[[ DATA EXTRACTS open ]]

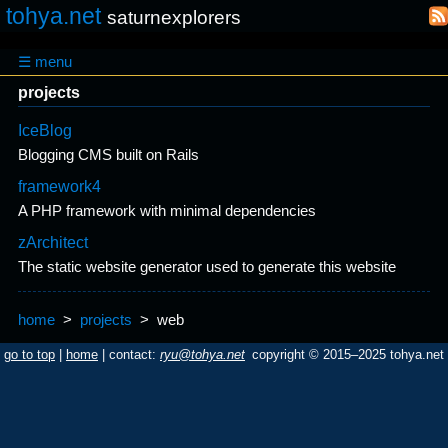
tohya.net
saturnexplorers
☰ menu
projects
IceBlog
Blogging CMS built on Rails
framework4
A PHP framework with minimal dependencies
zArchitect
The static website generator used to generate this website
home
>
projects
>
web
go to top
|
home
| contact:
ryu@tohya.net
copyright © 2015–2025 tohya.net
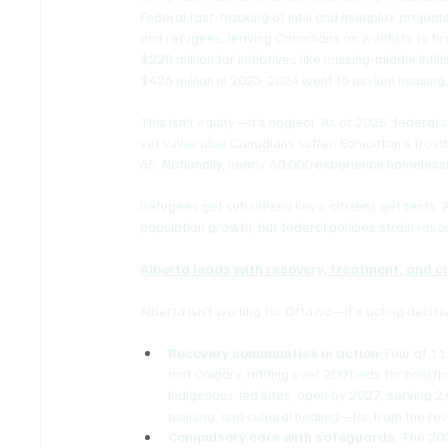
Federal fast-tracking of infill and multiplex pro
and refugees, leaving Canadians on waitlists to br
$228 million for initiatives like missing-middle infi
$426 million in 2023-2024 went to asylum housing, 
This isn't equity—it's neglect. As of 2025, federa
yet vulnerable Canadians suffer: Edmonton's frostb
65. Nationally, nearly 60,000 experience homelessn
Refugees get subsidized keys; citizens get tents. 
population growth, but federal policies strain reso
Alberta leads with recovery, treatment, and c
Alberta isn't waiting for Ottawa—it's acting decisiv
Recovery communities in action
: Four of 1
and Calgary, adding over 200 beds for holistic
Indigenous-led sites, open by 2027, serving 2,
building, and cultural healing—far from the re
Compulsory care with safeguards
: The 20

[[ DATA EXTRACTS closed ]]

▸ **ACTIVITY**: Find the lines above that contain the word "tohya" and copy each one.

▸ **YOUR RESPONSE**:
tohya.net
ryu@tohya.net
copyright © 2015–2025 tohya.net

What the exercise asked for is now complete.